GIVEN TEXT
SAN DIEGO -- Now that the Astros are dealing with the reality of a world where pitcher Gerrit Cole will be wearing pinstripes, they must find a way to replace the 26 quality starts, 212 1/3 innings and 326 strikeouts he provided during his terrific 2019 season in Houston.
The truth is the Astros won't be able to duplicate the production they got from Cole the past two years, especially last season when he was unbeaten after May 22. The loss of Cole, who agreed to a nine-year, $324 million deal with the Yankees on Tuesday, punches a huge hole in what has been one of baseball's top rotations for the past two years.
Astros president of baseball operations and general manager Jeff Luhnow said Wednesday he spoke with Scott Boras, Cole's agent, at the Winter Meetings, but it was clear the Astros weren't in the mix because they wouldn't be able afford him with their payroll already at an all-time high.
"I understood where it was going and, obviously, I think there's 30 teams that would have loved to have had Gerrit Cole," said Luhnow, who acquired Cole from the Pirates prior to the 2018 season. "He's had a great career, he's going to continue to have a great career. He's the highest-paid player and pitcher in baseball history for a reason. Loved to have him back, but it wasn't something we could do."

REQUIRED ACTIONS
1. How would you sum up the article on Gerrit Cole leaving the Astros in two sentences?
2. Which baseball teams does the article name?
Draw only on the article above.

COLLECTED MATERIAL
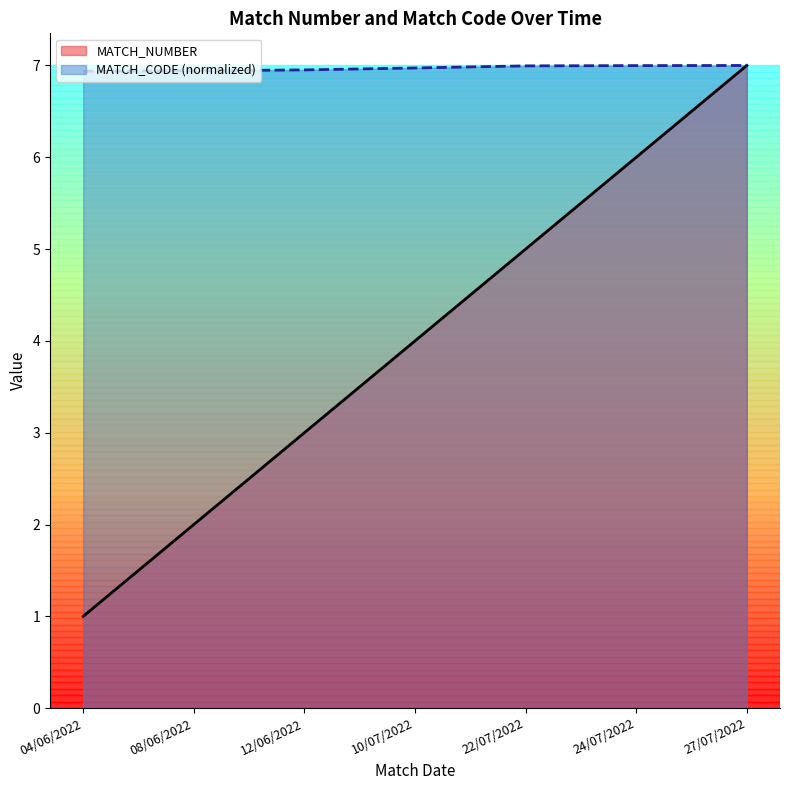

What is the difference between the MATCH_NUMBER values at 12/06/2022 and 04/06/2022?

2.0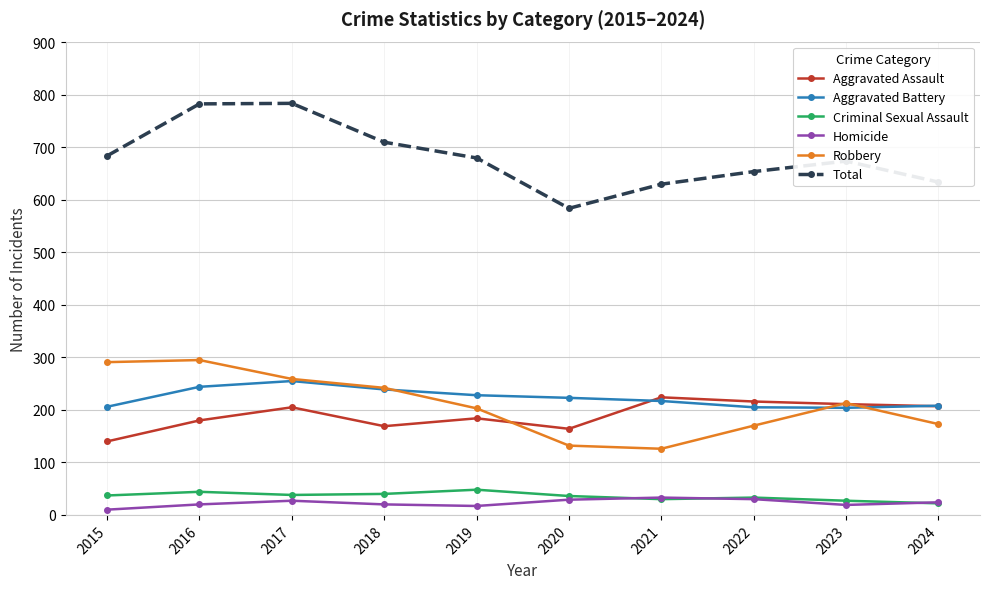

What is the sum of the Total values at 2024 and 2019?

1314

ANSWERS IN ORDER
1. Gerrit Cole's nine-year, $324 million deal with the Yankees leaves a huge hole in the Astros' rotation, since he gave them 26 quality starts, 212 1/3 innings and 326 strikeouts in 2019. Jeff Luhnow said he spoke with Cole's agent, Scott Boras, at the Winter Meetings, but the Astros couldn't afford Cole with their payroll already at an all-time high.

2. The Astros, the Yankees and the Pirates.